We Need More Gene Sequencing in Minority Children

0
625
(Image courtesy BlackHealthMatters.com)

First, 9-year-old Nashawn was complaining of heavy arms when swimming at his local recreation center. Soon after that, he had to take breaks walking from his room to the bathroom to take a shower. 

Antoinette Howard, Nashawn’s mom, made an appointment with his primary care provider at Briarwood. After a quick evaluation, his doctor sent him to the emergency room because she wasn’t comfortable with how he looked. He was immediately taken back for blood work that showed his hemoglobin, a protein that helps transport oxygen in the blood, was low. In fact, his levels were 2.4 when the normal low is 5. Even more alarming, his white blood cell count was 88,000. A normal range is between 4,000 and 11,000. 

“We knew it was something serious when his primary care doctor sent him to the emergency room but we didn’t know how serious it was,” Howard says. “My husband was trying to keep me from getting too stressed out by making me go to work against my better judgment.
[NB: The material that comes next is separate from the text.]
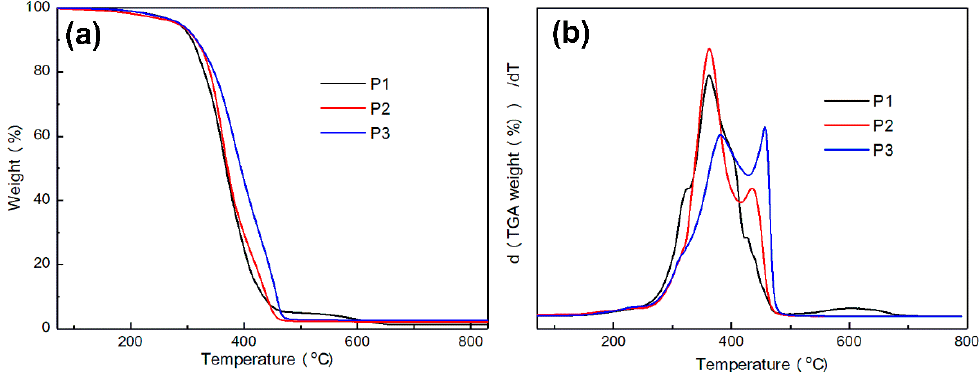
Figure 8. ( a ) The TGA curves of three films and ( b ) the DTGA curves of the three films.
He called me and told me what his blood work showed and when I heard the diagnosis, I immediately left to go to the hospital.” 

In July 2018, the results indicated cancer and a diagnosis of acute lymphoblastic leukemia was made. Treatments would begin, but Nashawn wasn’t responding to them. To figure out why, Rajen Mody, M.D., a pediatric oncologist at C.S. Mott Children’s Hospital, did gene sequencing of Nashawn’s tumor.
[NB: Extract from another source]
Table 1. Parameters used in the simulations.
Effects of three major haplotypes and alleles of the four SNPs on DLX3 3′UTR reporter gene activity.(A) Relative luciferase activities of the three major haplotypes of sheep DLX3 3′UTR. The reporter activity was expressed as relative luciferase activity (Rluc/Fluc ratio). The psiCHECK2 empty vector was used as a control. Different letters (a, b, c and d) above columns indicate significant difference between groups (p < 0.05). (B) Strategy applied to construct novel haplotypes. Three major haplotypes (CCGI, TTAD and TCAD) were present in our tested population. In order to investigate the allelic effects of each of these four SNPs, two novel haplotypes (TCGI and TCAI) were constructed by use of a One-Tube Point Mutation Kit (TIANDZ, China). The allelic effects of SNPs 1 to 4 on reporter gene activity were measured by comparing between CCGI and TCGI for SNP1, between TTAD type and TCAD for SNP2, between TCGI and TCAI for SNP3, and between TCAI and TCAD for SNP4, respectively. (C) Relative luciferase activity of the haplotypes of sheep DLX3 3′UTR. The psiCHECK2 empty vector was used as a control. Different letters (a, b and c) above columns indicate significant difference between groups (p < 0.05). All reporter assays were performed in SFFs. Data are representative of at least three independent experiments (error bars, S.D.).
“He presented like any other patient with leukemia, but I quickly realized there might be something else at play because he had a poor early response to treatment,” Mody says. “The genetic testing showed Nashawn had high risk cancer gene features.” 
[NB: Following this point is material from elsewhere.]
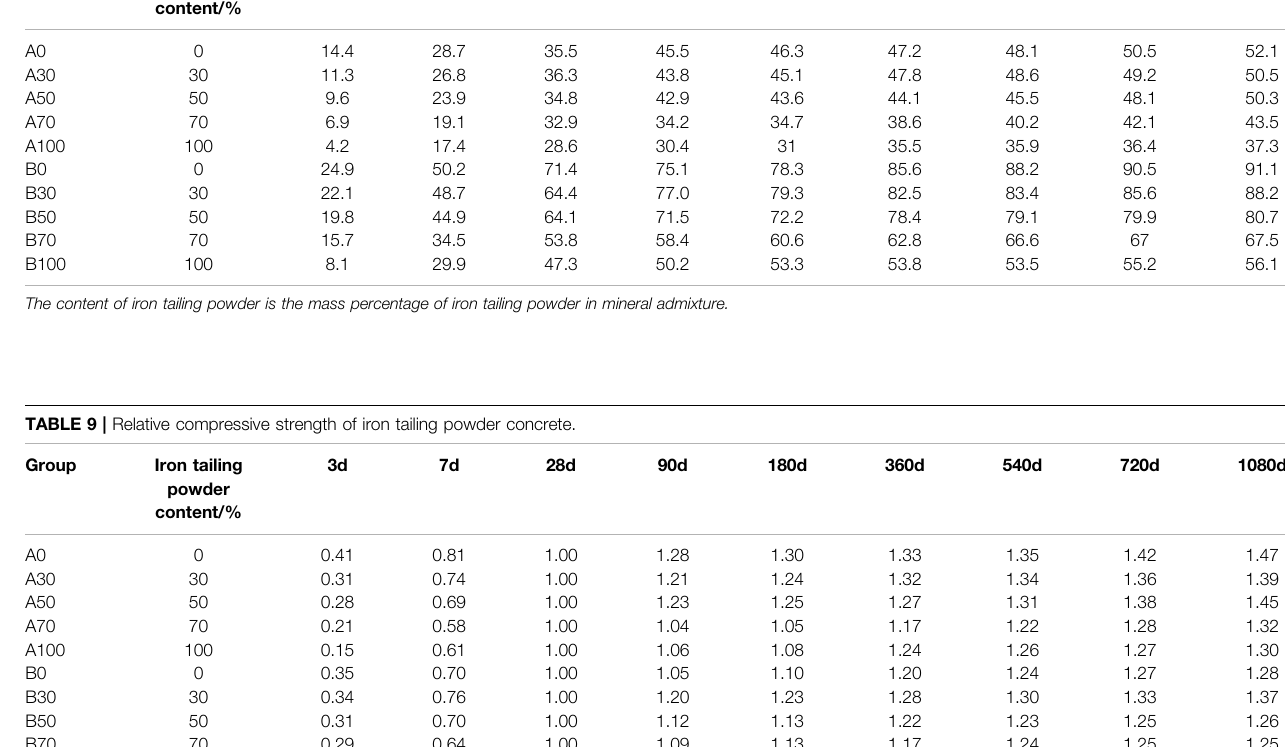
TABLE 8 | Compressive strength of iron tailings powder concrete (MPa). Group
The features of interest were an unusual genotype: mutations found on two of Nashawn’s genes, NRAS and FLT3. This genotype, which affected how he responded to treatment, is a perfect example of why sequencing minority children is critical. Kids like Nashawn may not always get necessary or lifesaving medical treatment early.

According to Mody, survival rate for African American children are 15 percent less than their Caucasian counterparts. Why is that? Is it that minority children, generally, have less access to hospitals with certain cutting-edge research technologies? When technology is available, is it being offered to them an equal amount of times it’s being offered to a Caucasian child? Is there an adverse biological component?

It’s difficult to figure out why the survival rate is lower when minority gene samples make up such a small proportion of the sequencing pool. “In pediatric cancer, only 8 percent to 10 percent of the gene sequencing pool is made up of minority samples,” Mody says. “These numbers should be closer to 30 percent to 40 percent.” 

These alarming statistics inspired Mody to design a multi-institutional project that is sequencing a multi-ethnic cohort of pediatric cancer patients like Nashawn from Ann Arbor, Detroit and Flint. 

“A cancer diagnosis on its own is overwhelming for a family so you don’t want any other factors to work against them and their child’s medical journey,” Mody says. “Every child deserves the best fighting chance, and it may start with gene sequencing.”

The nine months after Nashawn’s diagnosis were a whirlwind. He started with chemotherapy infusion treatments three times a week. The hope was that over time, the treatments could be reduced to twice a week, once a week, every other week and so on. Part of his treatment plan, like shots in the arm, could be done at home. Nashawn spent a lot of time inpatient for treatments along with an allergic reaction to the chemotherapy that he was admitted for.

The road to recovery, like any medical journey, can feel like a rollercoaster ride. Luckily, Nashawn was responding to treatments and nearing the end of nine months, Howard and the care team discussed a bone marrow transplant.

“There was a 17 percent chance Nashawn’s brother would be a perfect match, and by the grace of God he was,” Howard says. The transplant took place in April 2019.

“When you discuss worst-case scenarios, you expect it and can prepare as much as possible,” Howard says. “But post-transplant, he was doing great. Instead of his numbers fluctuating as expected, they just kept going up.” 

He was released from the hospital five days after the transplant. Now, Nashawn is 11 years old and is doing well in the maintenance phase of his treatment plan. He even started sixth grade online this fall. 

With a $592,100 grant from the Children’s Hospital of Michigan Foundation for Mody’s project and support from Michigan Medicine and the Chad Carr Pediatric Brain Tumor Center, other minority children may have an outcome like Nashawn’s more often.

“Nashawn’s case is incredible,” Mody says. “It’s because of kids like him that studying genetic and socioeconomic differences that may contribute to cancer outcomes is critical. These factors will lay the groundwork for creating the best treatment plans for different populations.”